Please transcribe every line of the listing below word for word, leaving out the pictures.
[SUPPLIED DATA]
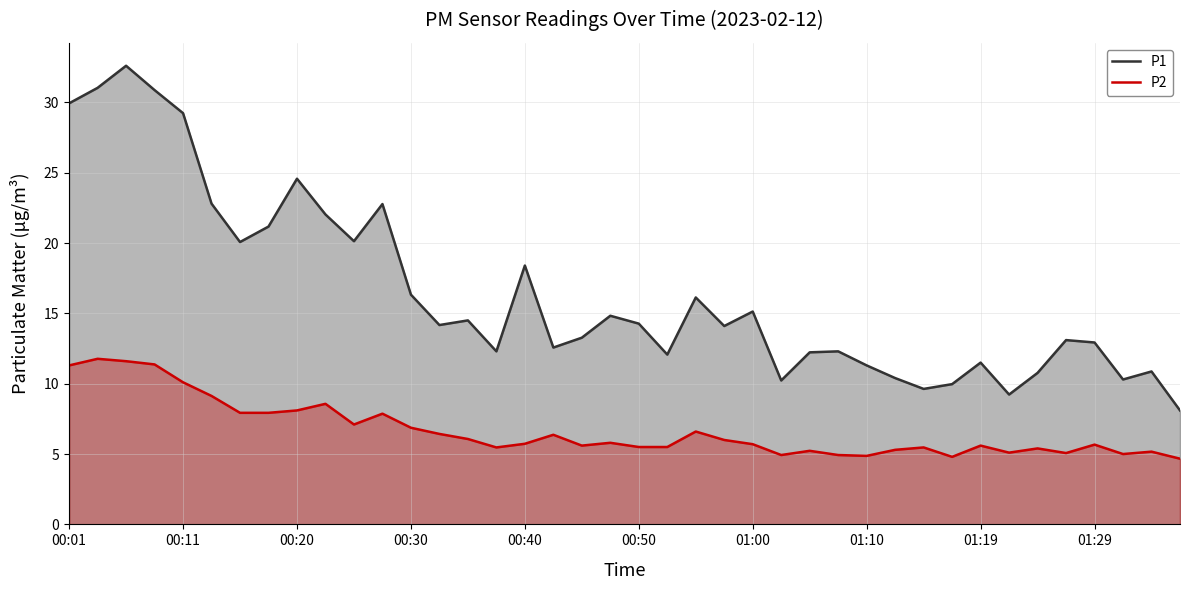

At which category does P2 reach its first local valley?

10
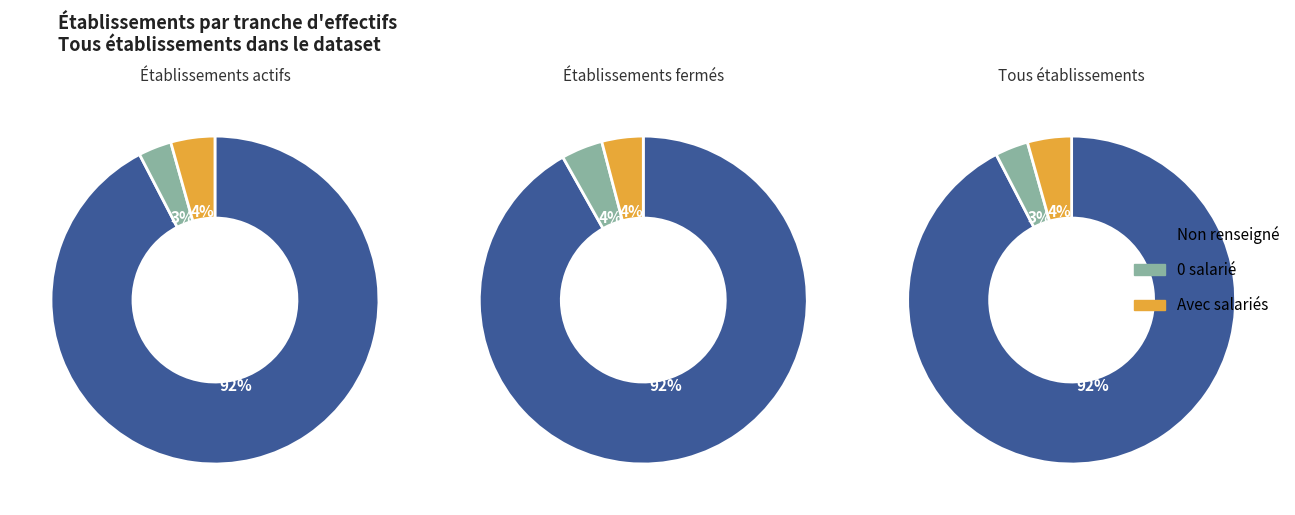

Which has a higher value, NN or 02?

NN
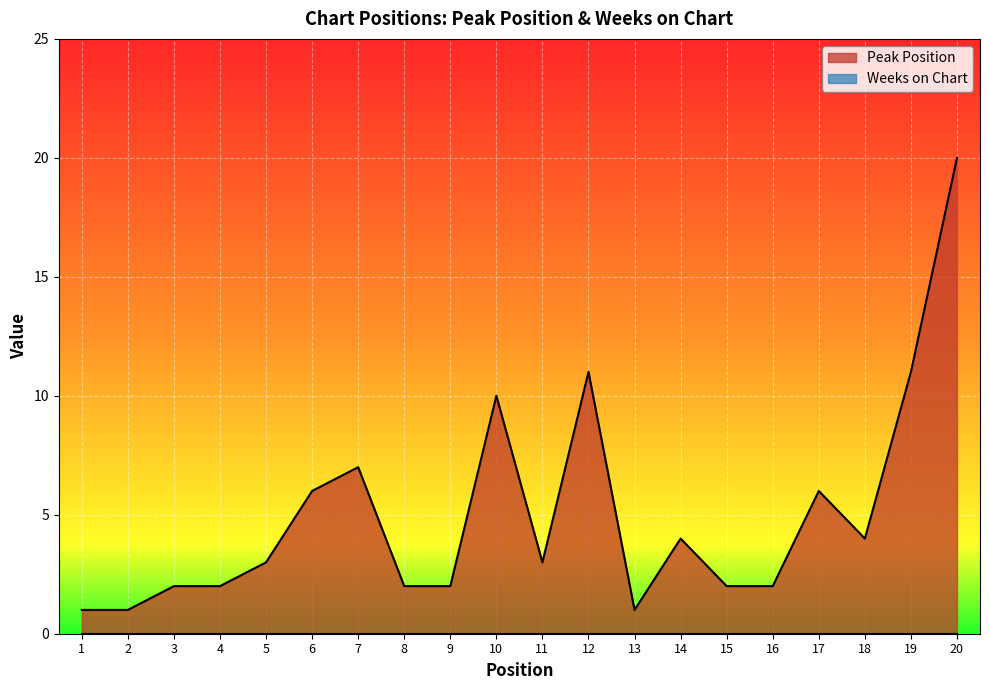

Which has a higher value, 7 or 2?

7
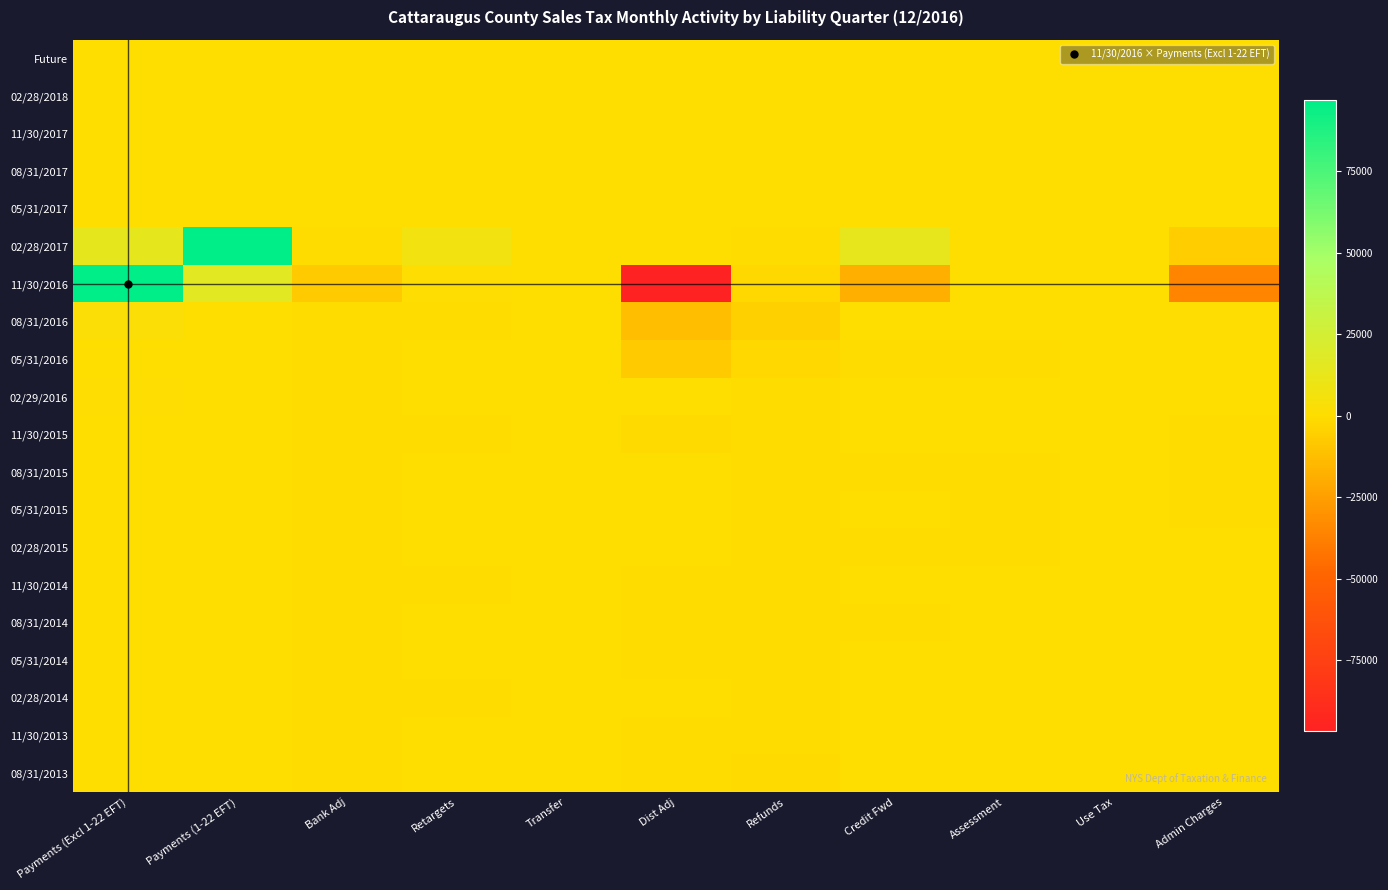

How many series are shown in this chart?

20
[/SUPPLIED DATA]
## FINISHED TASK
At which category does P2 reach its first local valley?

10

Which has a higher value, NN or 02?

NN

Which has a higher value, 7 or 2?

7

How many series are shown in this chart?

20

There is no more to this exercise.